**Saved entries:**
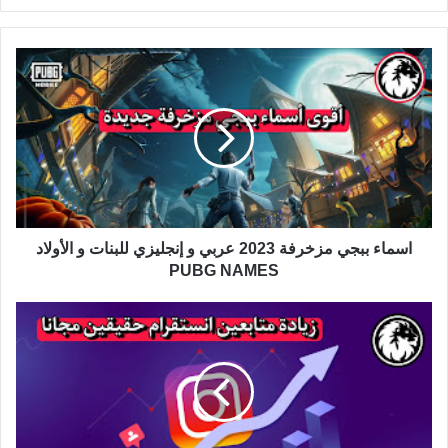
الويب
اسماء ببجي مزخرفة 2023 عربي و إنجليزي للبنات و الأولاد
PUBG NAMES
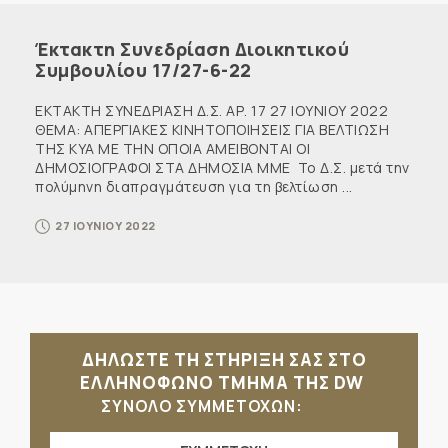
Έκτακτη Συνεδρίαση Διοικητικού
Συμβουλίου 17/27-6-22
ΕΚΤΑΚΤΗ ΣΥΝΕΔΡΙΑΣΗ Δ.Σ. ΑΡ. 17 27 ΙΟΥΝΙΟΥ 2022
ΘΕΜΑ: ΑΠΕΡΓΙΑΚΕΣ ΚΙΝΗΤΟΠΟΙΗΣΕΙΣ ΓΙΑ ΒΕΛΤΙΩΣΗ
ΤΗΣ ΚΥΑ ΜΕ ΤΗΝ ΟΠΟΙΑ ΑΜΕΙΒΟΝΤΑΙ ΟΙ
ΔΗΜΟΣΙΟΓΡΑΦΟΙ ΣΤΑ ΔΗΜΟΣΙΑ ΜΜΕ Το Δ.Σ. μετά την
πολύμηνη διαπραγμάτευση για τη βελτίωση ...
27 ΙΟΥΝΙΟΥ 2022
ΔΗΛΩΣΤΕ ΤΗ ΣΤΗΡΙΞΗ ΣΑΣ ΣΤΟ
ΕΛΛΗΝΟΦΩΝΟ ΤΜΗΜΑ ΤΗΣ DW
ΣΥΝΟΛΟ ΣΥΜΜΕΤΟΧΩΝ:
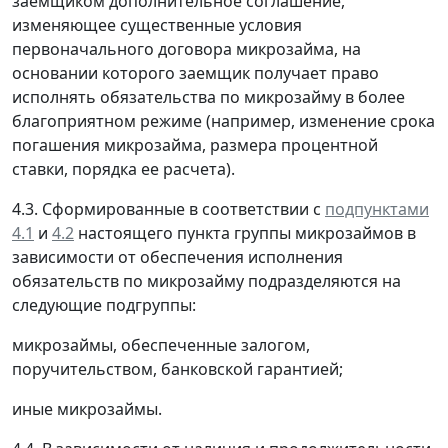
заемщиком дополнительное соглашение,
изменяющее существенные условия
первоначального договора микрозайма, на
основании которого заемщик получает право
исполнять обязательства по микрозайму в более
благоприятном режиме (например, изменение срока
погашения микрозайма, размера процентной
ставки, порядка ее расчета).
4.3. Сформированные в соответствии с
подпунктами
4.1
и
4.2
настоящего пункта группы микрозаймов в
зависимости от обеспечения исполнения
обязательств по микрозайму подразделяются на
следующие подгруппы:
микрозаймы, обеспеченные залогом,
поручительством, банковской гарантией;
иные микрозаймы.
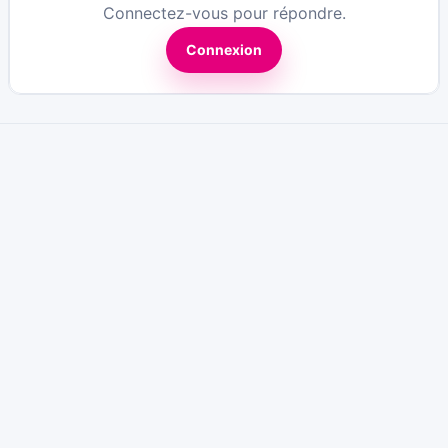
Connectez-vous pour répondre.
Connexion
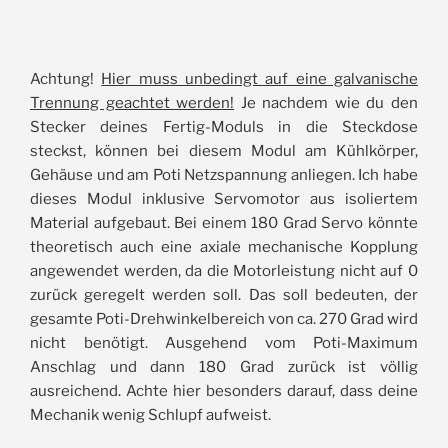
Achtung!
Hier muss unbedingt auf eine galvanische
Trennung geachtet werden!
Je nachdem wie du den
Stecker deines Fertig-Moduls in die Steckdose
steckst, können bei diesem Modul am Kühlkörper,
Gehäuse und am Poti Netzspannung anliegen. Ich habe
dieses Modul inklusive Servomotor aus isoliertem
Material aufgebaut. Bei einem 180 Grad Servo könnte
theoretisch auch eine axiale mechanische Kopplung
angewendet werden, da die Motorleistung nicht auf 0
zurück geregelt werden soll. Das soll bedeuten, der
gesamte Poti-Drehwinkelbereich von ca. 270 Grad wird
nicht benötigt. Ausgehend vom Poti-Maximum
Anschlag und dann 180 Grad zurück ist völlig
ausreichend. Achte hier besonders darauf, dass deine
Mechanik wenig Schlupf aufweist.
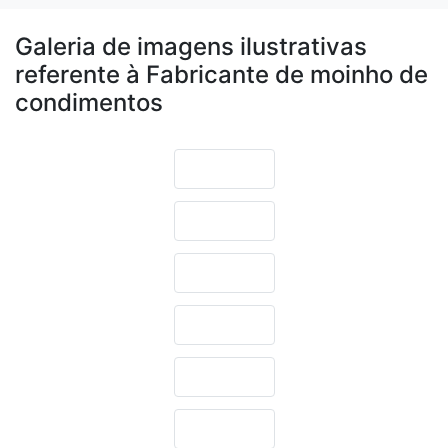
Galeria de imagens ilustrativas
referente à Fabricante de moinho de
condimentos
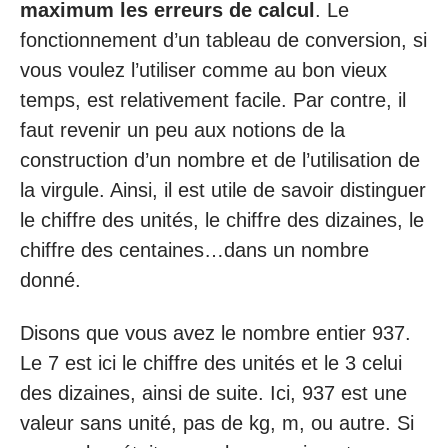
maximum les erreurs de calcul
. Le
fonctionnement d’un tableau de conversion, si
vous voulez l’utiliser comme au bon vieux
temps, est relativement facile. Par contre, il
faut revenir un peu aux notions de la
construction d’un nombre et de l’utilisation de
la virgule. Ainsi, il est utile de savoir distinguer
le chiffre des unités, le chiffre des dizaines, le
chiffre des centaines…dans un nombre
donné.
Disons que vous avez le nombre entier 937.
Le 7 est ici le chiffre des unités et le 3 celui
des dizaines, ainsi de suite. Ici, 937 est une
valeur sans unité, pas de kg, m, ou autre. Si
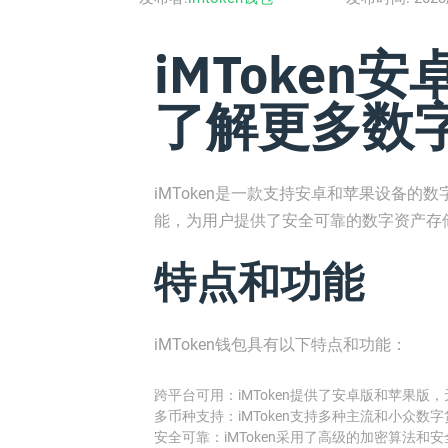
iMToken
了解更多数
iMToken是一款支持安卓和苹果设备
能，为用户提供了安全可靠的数字资产存
特点和功能
iMToken钱包具有以下特点和功能：
跨平台可用：iMToken提供了安卓版和苹果
多币种支持：iMToken支持多种主流和小众
安全可靠：iMToken采用了高级的加密算法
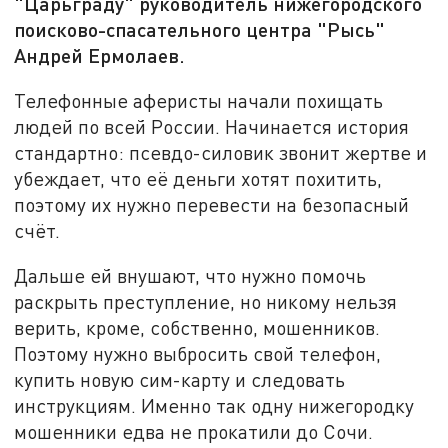
"Царьграду" руководитель нижегородского
поисково-спасательного центра "Рысь"
Андрей Ермолаев.
Телефонные аферисты начали похищать
людей по всей России. Начинается история
стандартно: псевдо-силовик звонит жертве и
убеждает, что её деньги хотят похитить,
поэтому их нужно перевести на безопасный
счёт.
Дальше ей внушают, что нужно помочь
раскрыть преступление, но никому нельзя
верить, кроме, собственно, мошенников.
Поэтому нужно выбросить свой телефон,
купить новую сим-карту и следовать
инструкциям. Именно так одну нижегородку
мошенники едва не прокатили до Сочи.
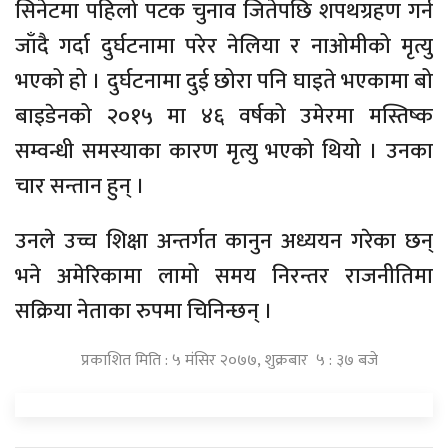
सिनेटमा पहिलो पटक चुनाव जितेपछि शपथग्रहण गर्न
जाँदै गर्दा दुर्घटनामा परेर नेलिया र नाओमीको मृत्यु
भएको हो । दुर्घटनामा दुई छोरा पनि घाइते भएकामा बो
बाइडेनको २०१५ मा ४६ वर्षको उमेरमा मस्तिष्क
सम्वन्धी समस्याका कारण मृत्यु भएको थियो । उनका
चार सन्तान हुन् ।
उनले उच्च शिक्षा अन्तर्गत कानुन अध्ययन गरेका छन्
भने अमेरिकामा लामो समय निरन्तर राजनीतिमा
सक्रिया नेताका रुपमा चिनिन्छन् ।
प्रकाशित मिति : ५ मंसिर २०७७, शुक्रबार ५ : ३७ बजे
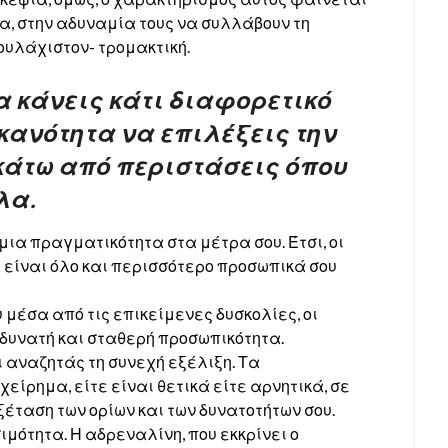
α, στην αδυναμία τους να συλλάβουν τη
τουλάχιστον- τρομακτική.
α κάνεις κάτι διαφορετικό
ικανότητα να επιλέξεις την
κάτω από περιστάσεις όπου
λα.
μια πραγματικότητα στα μέτρα σου. Έτσι, οι
 είναι όλο και περισσότερο προσωπικά σου
 μέσα από τις επικείμενες δυσκολίες, οι
 δυνατή και σταθερή προσωπικότητα.
ι αναζητάς τη συνεχή εξέλιξη. Τα
είρημα, είτε είναι θετικά είτε αρνητικά, σε
ξέταση των ορίων και των δυνατοτήτων σου.
ιμότητα. Η αδρεναλίνη, που εκκρίνει ο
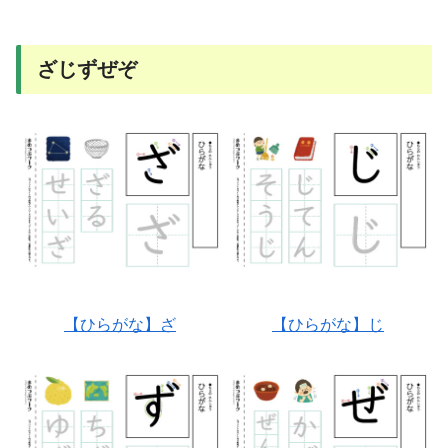
ざじずぜぞ
【ひらがな】ざ
【ひらがな】じ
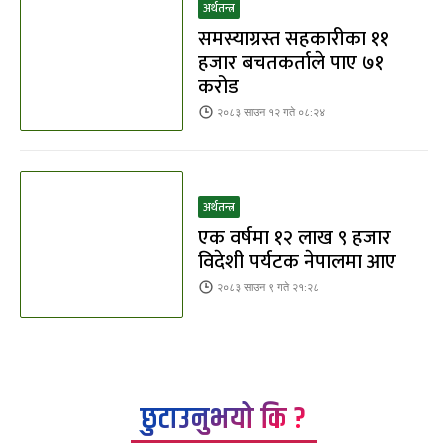
अर्थतन्त्र
समस्याग्रस्त सहकारीका ११
हजार बचतकर्ताले पाए ७१
करोड
२०८३ साउन १२ गते ०८:२४
अर्थतन्त्र
एक वर्षमा १२ लाख ९ हजार
विदेशी पर्यटक नेपालमा आए
२०८३ साउन ९ गते २१:२८
छुटाउनुभयो कि ?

**TRY IT:** The goal is an exact reprint of the entries, leaving out the pictures.

**WRITTEN ANSWER:**
الويب
اسماء ببجي مزخرفة 2023 عربي و إنجليزي للبنات و الأولاد
PUBG NAMES
Έκτακτη Συνεδρίαση Διοικητικού
Συμβουλίου 17/27-6-22
ΕΚΤΑΚΤΗ ΣΥΝΕΔΡΙΑΣΗ Δ.Σ. ΑΡ. 17 27 ΙΟΥΝΙΟΥ 2022
ΘΕΜΑ: ΑΠΕΡΓΙΑΚΕΣ ΚΙΝΗΤΟΠΟΙΗΣΕΙΣ ΓΙΑ ΒΕΛΤΙΩΣΗ
ΤΗΣ ΚΥΑ ΜΕ ΤΗΝ ΟΠΟΙΑ ΑΜΕΙΒΟΝΤΑΙ ΟΙ
ΔΗΜΟΣΙΟΓΡΑΦΟΙ ΣΤΑ ΔΗΜΟΣΙΑ ΜΜΕ Το Δ.Σ. μετά την
πολύμηνη διαπραγμάτευση για τη βελτίωση ...
27 ΙΟΥΝΙΟΥ 2022
ΔΗΛΩΣΤΕ ΤΗ ΣΤΗΡΙΞΗ ΣΑΣ ΣΤΟ
ΕΛΛΗΝΟΦΩΝΟ ΤΜΗΜΑ ΤΗΣ DW
ΣΥΝΟΛΟ ΣΥΜΜΕΤΟΧΩΝ:
заемщиком дополнительное соглашение,
изменяющее существенные условия
первоначального договора микрозайма, на
основании которого заемщик получает право
исполнять обязательства по микрозайму в более
благоприятном режиме (например, изменение срока
погашения микрозайма, размера процентной
ставки, порядка ее расчета).
4.3. Сформированные в соответствии с
подпунктами
4.1
и
4.2
настоящего пункта группы микрозаймов в
зависимости от обеспечения исполнения
обязательств по микрозайму подразделяются на
следующие подгруппы:
микрозаймы, обеспеченные залогом,
поручительством, банковской гарантией;
иные микрозаймы.
Connectez-vous pour répondre.
Connexion
Achtung!
Hier muss unbedingt auf eine galvanische
Trennung geachtet werden!
Je nachdem wie du den
Stecker deines Fertig-Moduls in die Steckdose
steckst, können bei diesem Modul am Kühlkörper,
Gehäuse und am Poti Netzspannung anliegen. Ich habe
dieses Modul inklusive Servomotor aus isoliertem
Material aufgebaut. Bei einem 180 Grad Servo könnte
theoretisch auch eine axiale mechanische Kopplung
angewendet werden, da die Motorleistung nicht auf 0
zurück geregelt werden soll. Das soll bedeuten, der
gesamte Poti-Drehwinkelbereich von ca. 270 Grad wird
nicht benötigt. Ausgehend vom Poti-Maximum
Anschlag und dann 180 Grad zurück ist völlig
ausreichend. Achte hier besonders darauf, dass deine
Mechanik wenig Schlupf aufweist.
Galeria de imagens ilustrativas
referente à Fabricante de moinho de
condimentos
maximum les erreurs de calcul
. Le
fonctionnement d’un tableau de conversion, si
vous voulez l’utiliser comme au bon vieux
temps, est relativement facile. Par contre, il
faut revenir un peu aux notions de la
construction d’un nombre et de l’utilisation de
la virgule. Ainsi, il est utile de savoir distinguer
le chiffre des unités, le chiffre des dizaines, le
chiffre des centaines…dans un nombre
donné.
Disons que vous avez le nombre entier 937.
Le 7 est ici le chiffre des unités et le 3 celui
des dizaines, ainsi de suite. Ici, 937 est une
valeur sans unité, pas de kg, m, ou autre. Si
iMToken
了解更多数
iMToken是一款支持安卓和苹果设备
能，为用户提供了安全可靠的数字资产存
特点和功能
iMToken钱包具有以下特点和功能：
跨平台可用：iMToken提供了安卓版和苹果
多币种支持：iMToken支持多种主流和小众
安全可靠：iMToken采用了高级的加密算法
"Царьграду" руководитель нижегородского
поисково-спасательного центра "Рысь"
Андрей Ермолаев.
Телефонные аферисты начали похищать
людей по всей России. Начинается история
стандартно: псевдо-силовик звонит жертве и
убеждает, что её деньги хотят похитить,
поэтому их нужно перевести на безопасный
счёт.
Дальше ей внушают, что нужно помочь
раскрыть преступление, но никому нельзя
верить, кроме, собственно, мошенников.
Поэтому нужно выбросить свой телефон,
купить новую сим-карту и следовать
инструкциям. Именно так одну нижегородку
мошенники едва не прокатили до Сочи.
सिनेटमा पहिलो पटक चुनाव जितेपछि शपथग्रहण गर्न
जाँदै गर्दा दुर्घटनामा परेर नेलिया र नाओमीको मृत्यु
भएको हो । दुर्घटनामा दुई छोरा पनि घाइते भएकामा बो
बाइडेनको २०१५ मा ४६ वर्षको उमेरमा मस्तिष्क
सम्वन्धी समस्याका कारण मृत्यु भएको थियो । उनका
चार सन्तान हुन् ।
उनले उच्च शिक्षा अन्तर्गत कानुन अध्ययन गरेका छन्
भने अमेरिकामा लामो समय निरन्तर राजनीतिमा
सक्रिया नेताका रुपमा चिनिन्छन् ।
प्रकाशित मिति : ५ मंसिर २०७७, शुक्रबार ५ : ३७ बजे
α, στην αδυναμία τους να συλλάβουν τη
τουλάχιστον- τρομακτική.
α κάνεις κάτι διαφορετικό
ικανότητα να επιλέξεις την
κάτω από περιστάσεις όπου
λα.
μια πραγματικότητα στα μέτρα σου. Έτσι, οι
 είναι όλο και περισσότερο προσωπικά σου
 μέσα από τις επικείμενες δυσκολίες, οι
 δυνατή και σταθερή προσωπικότητα.
ι αναζητάς τη συνεχή εξέλιξη. Τα
είρημα, είτε είναι θετικά είτε αρνητικά, σε
ξέταση των ορίων και των δυνατοτήτων σου.
ιμότητα. Η αδρεναλίνη, που εκκρίνει ο
ざじずぜぞ
【ひらがな】ざ
【ひらがな】じ
अर्थतन्त्र
समस्याग्रस्त सहकारीका ११
हजार बचतकर्ताले पाए ७१
करोड
२०८३ साउन १२ गते ०८:२४
अर्थतन्त्र
एक वर्षमा १२ लाख ९ हजार
विदेशी पर्यटक नेपालमा आए
२०८३ साउन ९ गते २१:२८
छुटाउनुभयो कि ?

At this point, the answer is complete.